HC adjourns hearing on Rathore’s plea

April 05, 2010 02:24 pm | Updated November 12, 2016 05:44 am IST - Chandigarh

A file photo of former Haryana DGP S.P.S. Rathore. Photo: Akhilesh Kumar.

A file photo of former Haryana DGP S.P.S. Rathore. Photo: Akhilesh Kumar.

The Punjab and Haryana High Court on Monday adjourned till July 19 the hearing on two FIRs filed against former DGP SPS Rathore in the molestation case after the CBI sought more time to conduct the probe.

Justice Sabina adjourned the case after the CBI counsel told the court that the agency needed four weeks time to file the status report.

68-year-old Rathore, who had two months back sustained injuries in a knife attack by a “psychologically imbalanced” youth outside a District Court here, was not present in the High Court today though his lawyer-wife Abha attended the proceedings.

The girl’s family lawyer Pankaj Bhardwaj and Anand Prakash, father of the lone eyewitness of the molestation incident, Aradhna, were also present in the court.

Later talking to reporters outside the court, Mr. Bhardwaj said, “It is very shocking that the CBI despite having recorded the statements of the complainant and other witnesses is seeking more time. We fail to understand what more do they need to dig out.

“Moreover, Rathore has not been questioned by the CBI so far and in a way they are only trying to shield him,” Mr. Bhardwaj alleged.

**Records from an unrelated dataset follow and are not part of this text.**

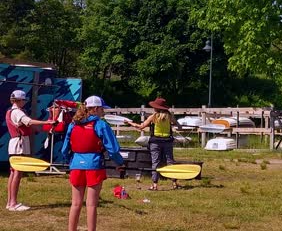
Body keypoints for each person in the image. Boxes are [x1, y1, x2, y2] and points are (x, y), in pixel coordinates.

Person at [62, 95, 125, 231]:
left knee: (75, 204)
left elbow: (64, 149)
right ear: (95, 109)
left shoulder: (73, 124)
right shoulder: (101, 125)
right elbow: (113, 149)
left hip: (76, 166)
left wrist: (71, 162)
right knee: (91, 205)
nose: (103, 112)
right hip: (94, 166)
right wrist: (120, 163)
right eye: (102, 109)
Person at [5, 90, 56, 211]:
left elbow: (29, 126)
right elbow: (29, 121)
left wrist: (44, 129)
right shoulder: (17, 112)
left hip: (16, 143)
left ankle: (10, 202)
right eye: (23, 100)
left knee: (13, 173)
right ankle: (13, 203)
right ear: (18, 100)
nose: (24, 102)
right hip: (19, 144)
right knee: (17, 173)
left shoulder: (12, 111)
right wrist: (47, 122)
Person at [125, 97, 181, 191]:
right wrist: (175, 126)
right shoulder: (170, 116)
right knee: (170, 162)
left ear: (156, 108)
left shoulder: (153, 117)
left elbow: (141, 127)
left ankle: (155, 185)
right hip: (167, 141)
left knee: (155, 162)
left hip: (155, 142)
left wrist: (130, 123)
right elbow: (179, 126)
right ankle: (174, 183)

Mr. Prakash said that they had submitted “all the relevant papers and direct evidence to the CBI in the case... Rathore should have been questioned within a month after the agency took over the investigations,” he told reporters.

The former DGP’s interim bail granted by the High Court in the case on January 25 would continue till the next date of hearing.

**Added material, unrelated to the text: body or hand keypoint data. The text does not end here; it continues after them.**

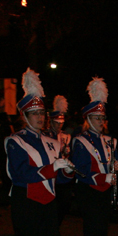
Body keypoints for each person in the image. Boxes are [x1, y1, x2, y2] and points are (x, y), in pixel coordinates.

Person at [0, 69, 73, 236]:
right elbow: (19, 174)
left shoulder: (52, 142)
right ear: (24, 116)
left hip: (49, 199)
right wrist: (52, 168)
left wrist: (67, 172)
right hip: (26, 198)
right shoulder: (15, 140)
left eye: (42, 113)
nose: (40, 117)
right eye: (34, 113)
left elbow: (58, 179)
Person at [69, 77, 117, 236]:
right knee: (92, 230)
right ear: (88, 119)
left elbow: (110, 162)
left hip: (104, 190)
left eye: (102, 118)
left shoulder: (109, 140)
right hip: (88, 189)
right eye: (96, 118)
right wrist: (102, 178)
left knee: (102, 231)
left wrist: (115, 166)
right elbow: (80, 170)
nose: (100, 121)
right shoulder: (80, 141)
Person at [45, 95, 74, 227]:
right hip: (52, 175)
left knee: (64, 205)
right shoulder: (45, 135)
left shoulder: (66, 136)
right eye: (56, 123)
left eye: (61, 123)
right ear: (51, 121)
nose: (59, 125)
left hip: (63, 177)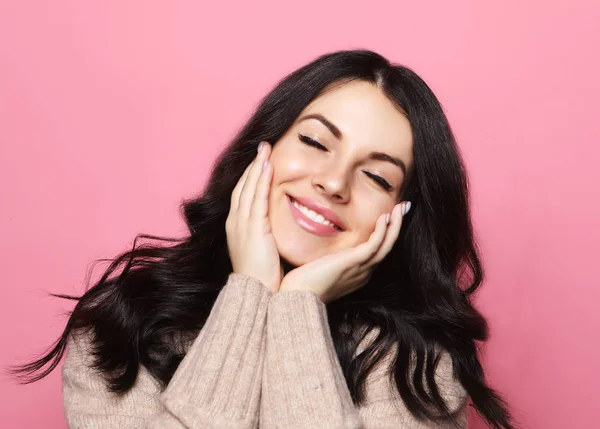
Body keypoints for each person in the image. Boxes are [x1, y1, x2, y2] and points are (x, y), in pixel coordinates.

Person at [10, 49, 516, 429]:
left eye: (378, 178)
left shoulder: (417, 370)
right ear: (263, 147)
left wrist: (297, 305)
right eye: (316, 142)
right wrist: (249, 292)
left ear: (401, 216)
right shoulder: (119, 326)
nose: (333, 183)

Rathore has been sentenced to six months imprisonment and a fine of Rs. 1,000 last year by a Haryana trial court for molesting a14-year-old girl on August 12, 1990. She had committed suicide three years later.

The two fresh FIRs registered by the CBI in January on the basis of complaints filed by the girls’s father and brother, accuse Rathore of committing serious offences including attempt to murder, wrongful confinement, giving false evidence and doctoring the post-mortem report of the teenager.

Rathore’s plea for quashing of the third FIR under section 306 IPC (abetment to suicide) has already been referred to a High Court division bench.

Rathore had filed a third petition seeking quashing of the third FIR stating that the issue had been settled earlier even at the level of the Supreme Court.